Last year, under Kirwan's management, the company earned a $120,000 profit. He said that this year's projected profits were $120,000 to $220,000, and that the projected goals had already been met in June, when investors started to pull out.

"I'm a bit bruised. My job was to expand the company. We needed to get set up for the next five or six years," he said. As of Monday, he had tendered his resignation, pending an explanation from Phargo as to why they would not finance the store any longer.

AlphaGraphics was also hit by cheaper and faster competition. Since 1989, five employees have left the chain to start up their own stores, taking their client base with them.

Kirwan also said that while stores in the United States always had access to the latest equipment, the Moscow outlets had always lagged behind the competition.

While Kirwan said he did not want to make any promises about the chain's future in Moscow, he said they wanted to scale down to a single location.

He also noted that he wasn't surprised with the lack of success at some of the recently closed branches. While he said the Leningradskoy Shosse location was excellent, he called the store itself a "sty," and property managers had mentioned long ago that they planned to lease the territory to a bank.

He said the Park Place location was "a cupboard" and that the rent at the Tverskaya location had gone through the roof.
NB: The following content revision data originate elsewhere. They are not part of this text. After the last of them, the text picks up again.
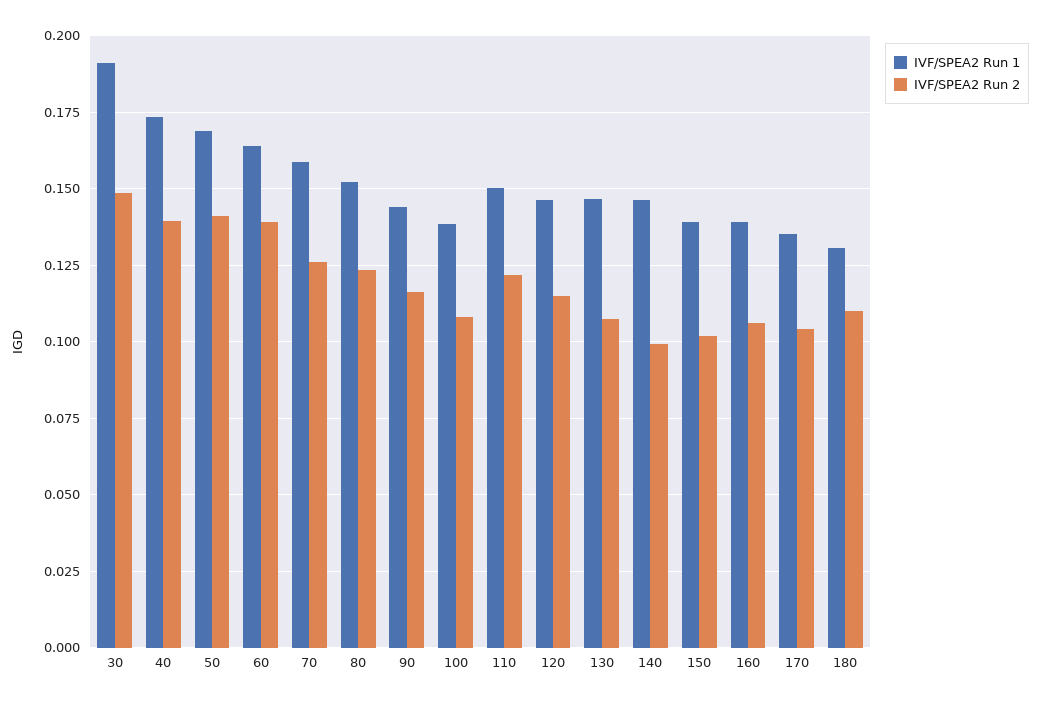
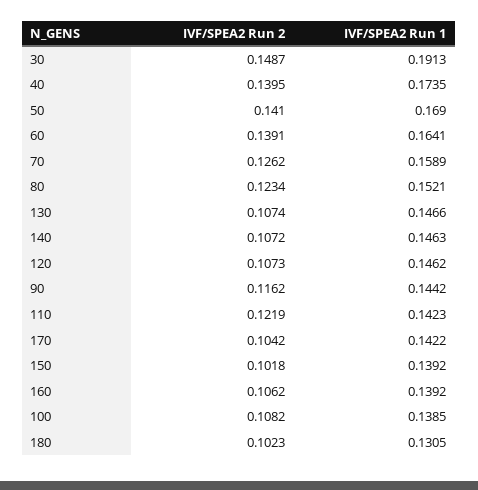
IVF/SPEA2 Run 1, 110: 0.15 -> 0.1423
IVF/SPEA2 Run 2, 120: 0.115 -> 0.1073
IVF/SPEA2 Run 2, 140: 0.1 -> 0.1072
IVF/SPEA2 Run 1, 170: 0.135 -> 0.1422
IVF/SPEA2 Run 2, 180: 0.11 -> 0.1023

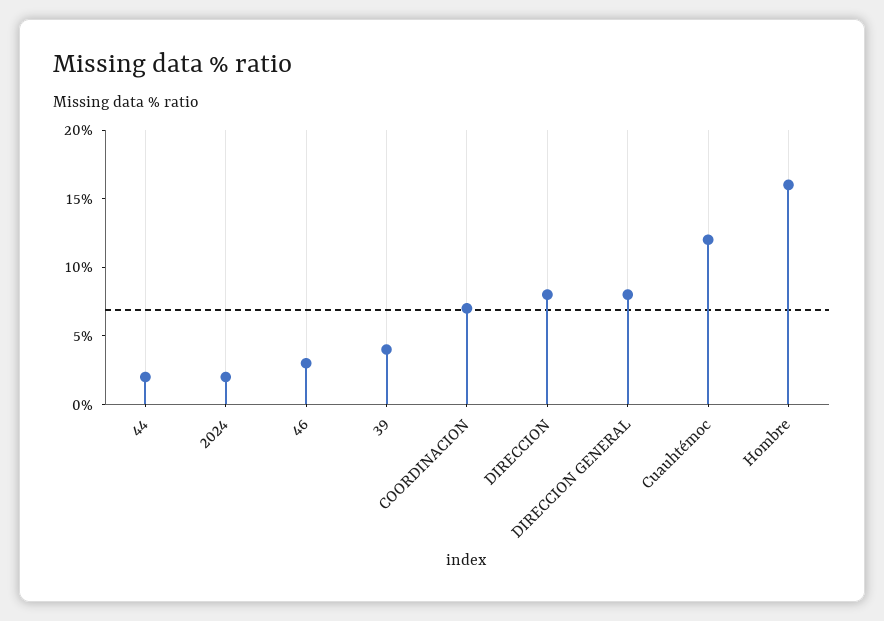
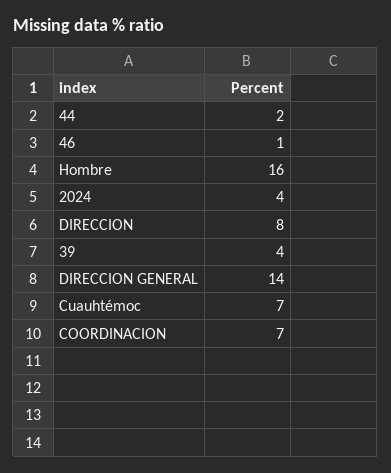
2024: 2 -> 4
46: 3 -> 1
DIRECCION GENERAL: 8 -> 14
Cuauhtémoc: 12 -> 7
"Besides, it didn't fit in with the Gucci stores," Kirwan added.

Investors were also wary about the expansion, because Phargo owes roughly $100,000 to Alfa Bank in outstanding loans. Representatives at Framlington said that the bank had decided not to extend the term of payment on the loan.

Kirwan said that better planning would have made it possible to pay. AlphaGraphics in Moscow represents the only chain of the company's 325 other world outlets that runs a seasonal business. Costs are recouped from October to December.

Kirwan said that the company had agreed to an October-to-October loan that cut too deeply into earnings. "It should have been June-to-June," he added.

In addition, AG Supercenter, the managing arm of Moscow's AlphaGraphics chain, owes $500,000 to Xerox, a disagreement that the two companies have agreed to settle at their main offices in the United States.

Xerox also runs a chain of print shops in Moscow and after the crisis, their outlets were able to negotiate lower equipment purchase and rental fees with the company. However, AlphaGraphics was still required to pay pre-crisis prices. Kirwan said that AlphaGraphics simply paid Xerox the same amount they charged their own representative offices. Xerox was unable to comment by press time.

In the meantime, AlphaGraphics' 130 or so employees are not being paid and shops have cut back on their orders. Kirwan has not received his salary for three months.

"I've just been telling people that we'll pay them when we can and to go off and find another job. That's all they can do."